Assignment: When you restate the data, keep every word as it is and drop the images.

Records to process:
>>>>

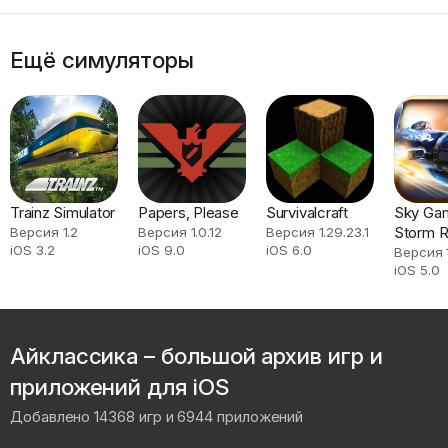
Ещё симуляторы
Trainz Simulator
Papers, Please
Survivalcraft
Sky Gam
Storm R
Версия 1.2
Версия 1.0.12
Версия 1.29.23.1
iOS 3.2
iOS 9.0
iOS 6.0
Версия 1
iOS 5.0
Айклассика – большой архив игр и
приложений для iOS
Добавлено 14368 игр и 6944 приложений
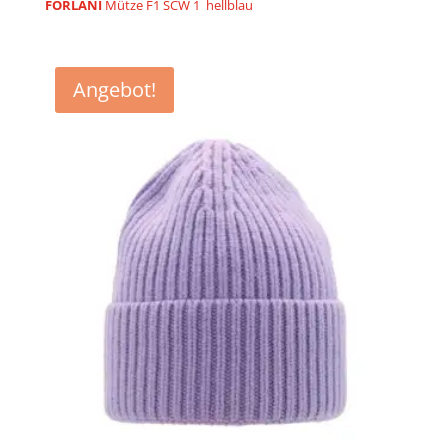
Preis
Preis
FORLANI
Mütze F1 SCW 1 hellblau
war:
ist:
€89,90
€59,90.
Angebot!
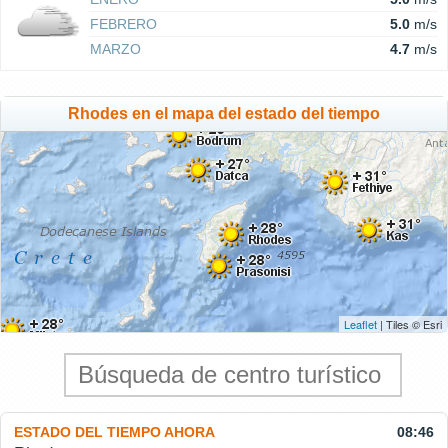
FEBRERO
5.0
m/s
MARZO
4.7
m/s
Rhodes en el mapa del estado del tiempo
Leaflet
| Tiles © Esri
ESTADO DEL TIEMPO AHORA
08:46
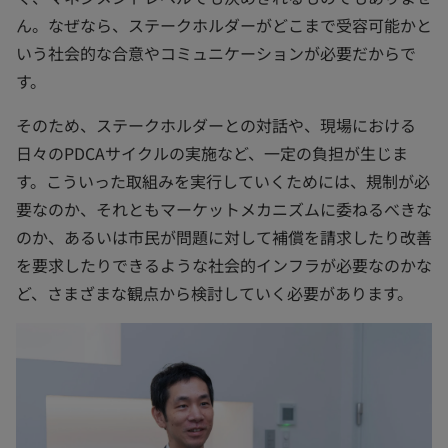
ん。なぜなら、ステークホルダーがどこまで受容可能かと
いう社会的な合意やコミュニケーションが必要だからで
す。
そのため、ステークホルダーとの対話や、現場における
日々のPDCAサイクルの実施など、一定の負担が生じま
す。こういった取組みを実行していくためには、規制が必
要なのか、それともマーケットメカニズムに委ねるべきな
のか、あるいは市民が問題に対して補償を請求したり改善
を要求したりできるような社会的インフラが必要なのかな
ど、さまざまな観点から検討していく必要があります。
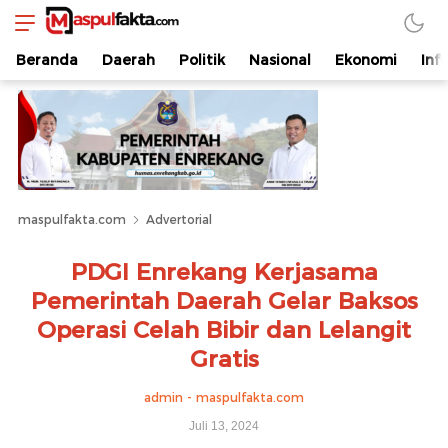
maspulfakta.com
Lokal Mendunia
Beranda
Daerah
Politik
Nasional
Ekonomi
Inf
maspulfakta.com
Advertorial
PDGI Enrekang Kerjasama
Pemerintah Daerah Gelar Baksos
Operasi Celah Bibir dan Lelangit
Gratis
admin - maspulfakta.com
Juli 13, 2024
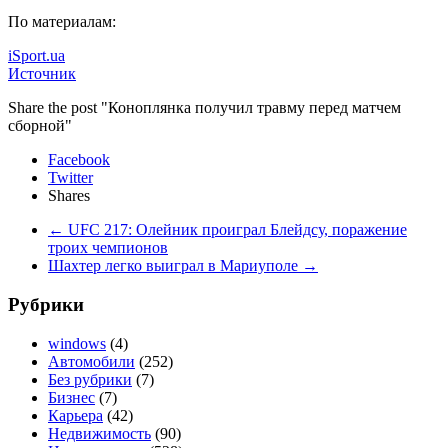
По материалам:
iSport.ua
Источник
Share the post "Коноплянка получил травму перед матчем
сборной"
Facebook
Twitter
Shares
←
UFC 217: Олейник проиграл Блейдсу, поражение
троих чемпионов
Шахтер легко выиграл в Мариуполе
→
Рубрики
windows
(4)
Автомобили
(252)
Без рубрики
(7)
Бизнес
(7)
Карьера
(42)
Недвижимость
(90)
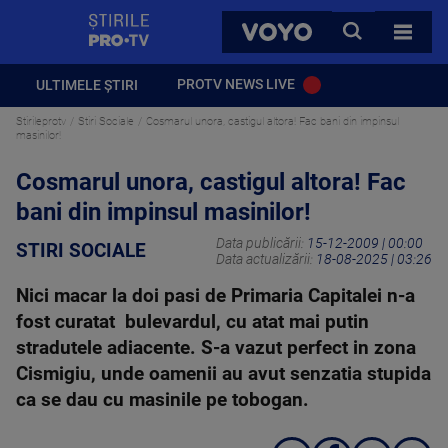
StirilePROTV
CAUTA
VOYO
TOATE 
PROTV NEWS LIVE
ULTIMELE ȘTIRI
Stirileprotv
Stiri Sociale
Cosmarul unora, castigul altora! Fac bani din impinsul
masinilor!
Cosmarul unora, castigul altora! Fac
bani din impinsul masinilor!
Data publicării:
15-12-2009 | 00:00
STIRI SOCIALE
Data actualizării:
18-08-2025 | 03:26
Nici macar la doi pasi de Primaria Capitalei n-a
fost curatat bulevardul, cu atat mai putin
stradutele adiacente. S-a vazut perfect in zona
Cismigiu, unde oamenii au avut senzatia stupida
ca se dau cu masinile pe tobogan.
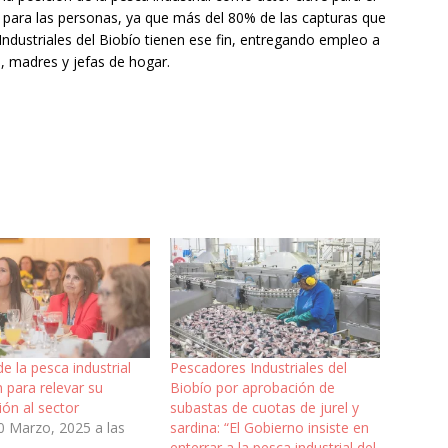
ara las personas, ya que más del 80% de las capturas que
ndustriales del Biobío tienen ese fin, entregando empleo a
s, madres y jefas de hogar.
e la pesca industrial
Pescadores Industriales del
 para relevar su
Biobío por aprobación de
ión al sector
subastas de cuotas de jurel y
0 Marzo, 2025 a las
sardina: “El Gobierno insiste en
enterrar a la pesca industrial del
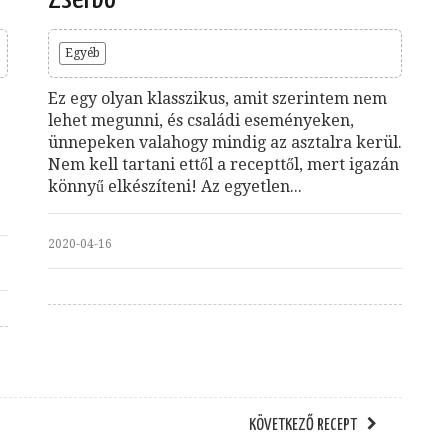
Egyéb
Ez egy olyan klasszikus, amit szerintem nem
lehet megunni, és családi eseményeken,
ünnepeken valahogy mindig az asztalra kerül.
Nem kell tartani ettől a recepttől, mert igazán
könnyű elkészíteni! Az egyetlen...
2020-04-16
KÖVETKEZŐ RECEPT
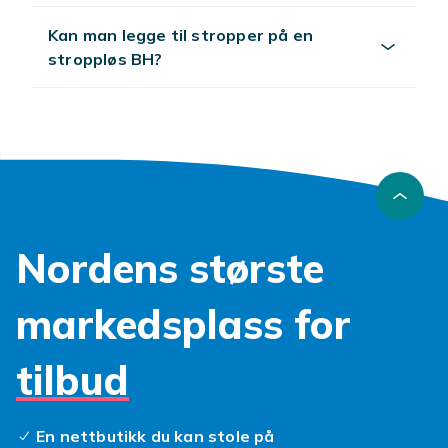
Kan man legge til stropper på en
stroppløs BH?
Nordens største
markedsplass for
tilbud
En nettbutikk du kan stole på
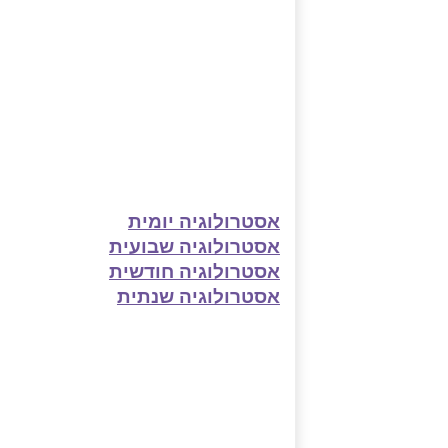
אסטרולוגיה יומית
אסטרולוגיה שבועית
אסטרולוגיה חודשית
אסטרולוגיה שנתית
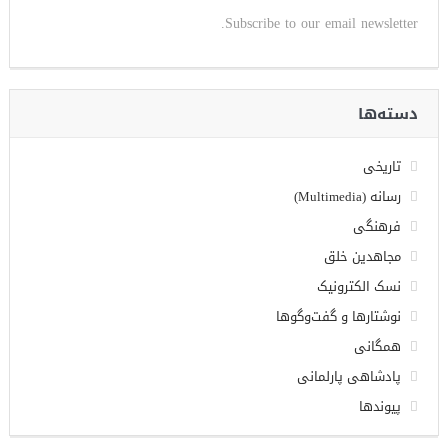
Subscribe to our email newsletter.
دسته‌ها
تاریخی
رسانه (Multimedia)
فرهنگی
مجاهدین خلق
نسک الکترونیک
نوشتارها و گفت‌وگوها
همگانی
پادشاهی پارلمانی
پیوندها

<<<<

Your solution:
Ещё симуляторы
Trainz Simulator
Papers, Please
Survivalcraft
Sky Gam
Storm R
Версия 1.2
Версия 1.0.12
Версия 1.29.23.1
iOS 3.2
iOS 9.0
iOS 6.0
Версия 1
iOS 5.0
Айклассика – большой архив игр и
приложений для iOS
Добавлено 14368 игр и 6944 приложений
Preis
Preis
FORLANI
Mütze F1 SCW 1 hellblau
war:
ist:
€89,90
€59,90.
Angebot!
FEBRERO
5.0
m/s
MARZO
4.7
m/s
Rhodes en el mapa del estado del tiempo
Leaflet
| Tiles © Esri
ESTADO DEL TIEMPO AHORA
08:46
ん。なぜなら、ステークホルダーがどこまで受容可能かと
いう社会的な合意やコミュニケーションが必要だからで
す。
そのため、ステークホルダーとの対話や、現場における
日々のPDCAサイクルの実施など、一定の負担が生じま
す。こういった取組みを実行していくためには、規制が必
要なのか、それともマーケットメカニズムに委ねるべきな
のか、あるいは市民が問題に対して補償を請求したり改善
を要求したりできるような社会的インフラが必要なのかな
ど、さまざまな観点から検討していく必要があります。
maspulfakta.com
Lokal Mendunia
Beranda
Daerah
Politik
Nasional
Ekonomi
Inf
maspulfakta.com
Advertorial
PDGI Enrekang Kerjasama
Pemerintah Daerah Gelar Baksos
Operasi Celah Bibir dan Lelangit
Gratis
admin - maspulfakta.com
Juli 13, 2024
По материалам:
iSport.ua
Источник
Share the post "Коноплянка получил травму перед матчем
сборной"
Facebook
Twitter
Shares
←
UFC 217: Олейник проиграл Блейдсу, поражение
троих чемпионов
Шахтер легко выиграл в Мариуполе
→
Рубрики
windows
(4)
Автомобили
(252)
Без рубрики
(7)
Бизнес
(7)
Карьера
(42)
Недвижимость
(90)
StirilePROTV
CAUTA
VOYO
TOATE 
PROTV NEWS LIVE
ULTIMELE ȘTIRI
Stirileprotv
Stiri Sociale
Cosmarul unora, castigul altora! Fac bani din impinsul
masinilor!
Cosmarul unora, castigul altora! Fac
bani din impinsul masinilor!
Data publicării:
15-12-2009 | 00:00
STIRI SOCIALE
Data actualizării:
18-08-2025 | 03:26
Nici macar la doi pasi de Primaria Capitalei n-a
fost curatat bulevardul, cu atat mai putin
stradutele adiacente. S-a vazut perfect in zona
Cismigiu, unde oamenii au avut senzatia stupida
ca se dau cu masinile pe tobogan.
ara las personas, ya que más del 80% de las capturas que
ndustriales del Biobío tienen ese fin, entregando empleo a
s, madres y jefas de hogar.
e la pesca industrial
Pescadores Industriales del
 para relevar su
Biobío por aprobación de
ión al sector
subastas de cuotas de jurel y
0 Marzo, 2025 a las
sardina: “El Gobierno insiste en
enterrar a la pesca industrial del
Egyéb
Ez egy olyan klasszikus, amit szerintem nem
lehet megunni, és családi eseményeken,
ünnepeken valahogy mindig az asztalra kerül.
Nem kell tartani ettől a recepttől, mert igazán
könnyű elkészíteni! Az egyetlen...
2020-04-16
KÖVETKEZŐ RECEPT
Kan man legge til stropper på en
stroppløs BH?
Nordens største
markedsplass for
tilbud
En nettbutikk du kan stole på
אסטרולוגיה יומית
אסטרולוגיה שבועית
אסטרולוגיה חודשית
אסטרולוגיה שנתית
Subscribe to our email newsletter.
دسته‌ها
تاریخی
رسانه (Multimedia)
فرهنگی
مجاهدین خلق
نسک الکترونیک
نوشتارها و گفت‌وگوها
همگانی
پادشاهی پارلمانی
پیوندها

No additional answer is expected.